Healing Light Comfort Zone TV 1:01:20 loop, 2014

Healing Light Comfort Zone TV 1:01:20 loop, 2014

In Healing Light comfort Zone TV, James and Meredith Carter host a call-in self-help talk show, sitting on a blanket in the lower corner of the screen presenting filmed and Skype introducing  gurus JD Emmanuel, Iasos, Kat Epple, and Dick Sutphen, a video version of the live performance in the gallery.

On Saturday night, the floor was too cold for the planned yoga-mat session, so we stood through fifteen minutes of sun circles, chakra focuses, and deep breathing, led by Corvette Carter’s vapid new-age poetry. Next, James delivered a sermon.
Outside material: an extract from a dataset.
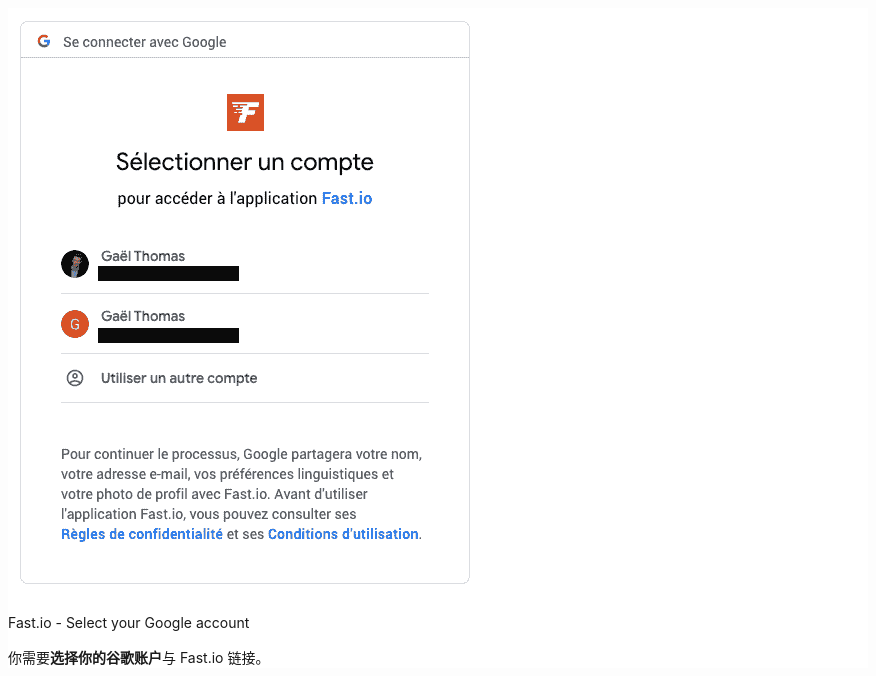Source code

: ![fast-io-select-google-account](img/036b3458529e60e7169c090dc6088099.png)

Fast.io - Select your Google account

你需要**选择你的谷歌账户**与 Fast.io 链接。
In the reverent semi-whisper Garrison Keillor uses to recite poetry on NPR, he gave us the sci-fi gospel according to William Gibson: our true selves are software inside our skulls, fed a mediated experience of the world through the senses. It was pathetic, unexpectedly sincere, and embarrassing.

Ian James, left, J.D. Emmanuel, keyboards, ar right.

Ian James, left, J.D. Emmanuel, keyboards, at right.

Then J.D. Emmanuel, who had been noodling keyboards in the background, began to play in earnest. His performance was a 16 minute synthesized head-trip soundscape, locked into the seventies by the sounds of his vintage electronic instruments. He’s got every right: he began making this kind of music back then, and was presented, like other artifacts in the show, as a rediscovery by a younger generation of California seekers.

In the 90’s, this kind of slacker art would have been steeped in irony; here there’s a softer, millennial acceptance: though the absurdity of the Sedona Vortex phenomenon (and its guru, Dick Sutphen, represented as a grinning cardboard standee) and the worship of potted houseplants (in an hour long video) are amply evident, they are accompanied by an almost contrarian will to believe.

Ian James: In the Caverns of Your Mind will be on view by appointment at Self-Actualization Gallery through February 15.